The mining and resource sectors have given a huge amount to the Australian economy and way of life. Unfortunately, mining still has one of the highest rates of fatalities and serious injuries for its workers. Despite making significant improvements and changes to mining safety in Australia, the rates of fatalities and serious injury are still at unacceptable levels for our miners.

Stopping the fatalities

In 2017, the Queensland Government introduced new laws that meant negligent employers and senior executives could be charged with industrial manslaughter and face fines of up to $10 million for businesses and up to 20 years’ jail for individuals, but the mining sector was excluded.

The recent death in January 2020 of a 33-year-old man at a coal mine in central Queensland is the eighth fatality to occur in Queensland mines and quarries in 18 months. Along with renewed heartache, it shows why this industrial manslaughter legislation, along with an independent health and safety authority for the resources sector (previously announced by the Mines Minister following recent media attention), needs to happen urgently.
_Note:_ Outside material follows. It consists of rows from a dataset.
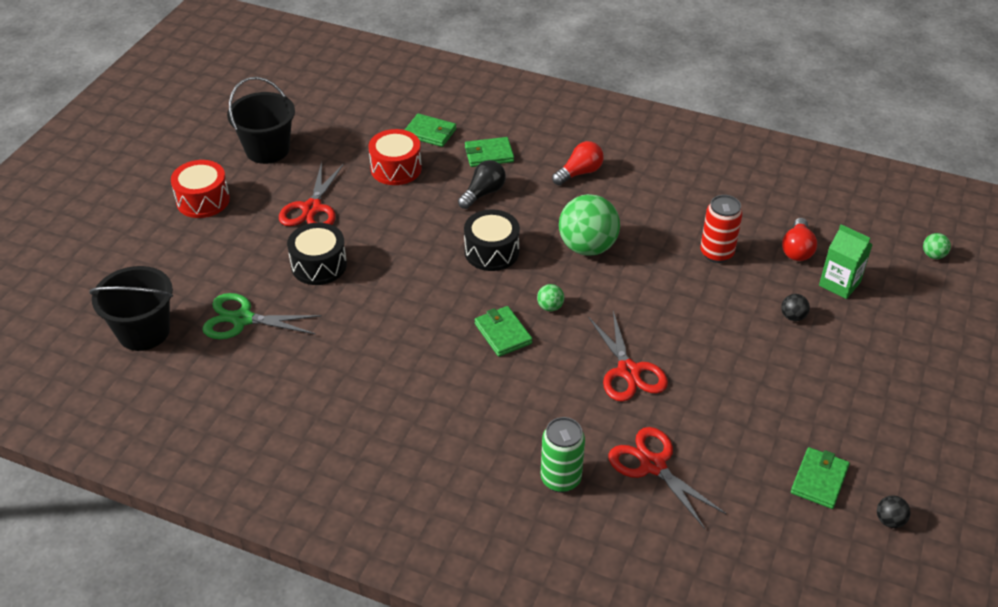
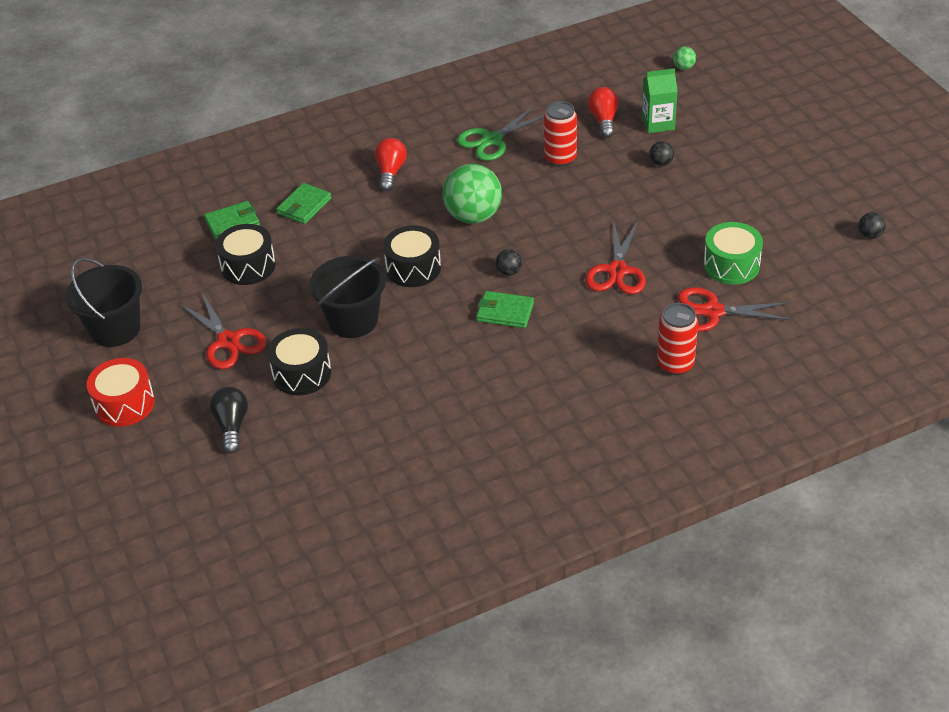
camera: 45 degrees left, 0 degrees up
black bucket [89,266,173,351] -> black bucket moved to [310,256,386,338]
green scissors [202,293,322,339] -> green scissors moved to [457,105,544,161]
red drum [369,129,422,185] -> black drum [216,224,276,285]
black light bulb [458,160,506,209] -> black light bulb moved to [210,387,248,453]
green ball [537,284,564,311] -> black ball [496,249,522,276]
green can [541,417,585,493] -> red can [657,303,698,375]
red scissors [588,311,668,402] -> red scissors turned 75 degrees clockwise [585,220,646,294]
red light bulb [782,218,817,261] -> red light bulb turned 150 degrees counterclockwise [588,87,619,138]
green wallet [791,447,850,509] -> none
none -> green drum [703,222,763,284]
While it will be too little, too late for those already affected, it can make a difference to the culture of these workplaces and those whose future careers remain in them.

Shine Lawyers’ Special Counsel Craig Oliver says: "I was saddened to hear of yet another mining death, this time of a worker at the Curragh coal mine in central Queensland. Mines and quarries are still among the most dangerous places to work in the Sunshine State and that's not good enough.

"It’s heartbreaking to see so many injured miners or relatives of deceased miners coming through my door to seek legal advice because safety is not coming before production and commercial interests on the list of priorities, which has to change.

"The state government can’t move quickly enough to fulfil its promise to extend industrial manslaughter laws to the resources industry, both to deter mining companies from adopting or permitting unsafe work practices and increase accountability."

Adding to the dangerous culture within the mining industry has been the casualisation of the workforce. As these casual workers can be dismissed at a moment’s notice, relying on them to be the ones to complain about safety is flawed and needs to be addressed.

More to protect our miners

Between 2013-14 and 2018-19, there were 475 serious accidents in Queensland mines, including 110 last financial year, which shows how important ongoing scrutiny of workplace health and safety is.

In 2019, a safety “reset” for all Queensland mines and quarries was undertaken that saw thousands of employees receive special mining safety training. An independent review into coal mining deaths was also widened to include other types of mines and quarries as part of the Queensland Government reaction in the wake of the eight fatalities, but the results are yet to be released.

What risks do miners face?

A national approach is needed to ensure mining safety Australia is the highest priority in this industry. The main inherent risks associated with working in the mining industry include:

  • body stressing, manual handling and musculoskeletal disorders
  • slips, trips and falls
  • being hit by moving objects or machinery

According to WorkCover Queensland, just 84% of miners who sustain a musculoskeletal injury return to work. This leaves a lot of miners facing an uncertain future if they lose their livelihood with 39% of all workers compensation claims due to muscular stress.

Continued improvements in procedures and checks are the only way forward to ensuring our miners stay safe on the job and can return to their families.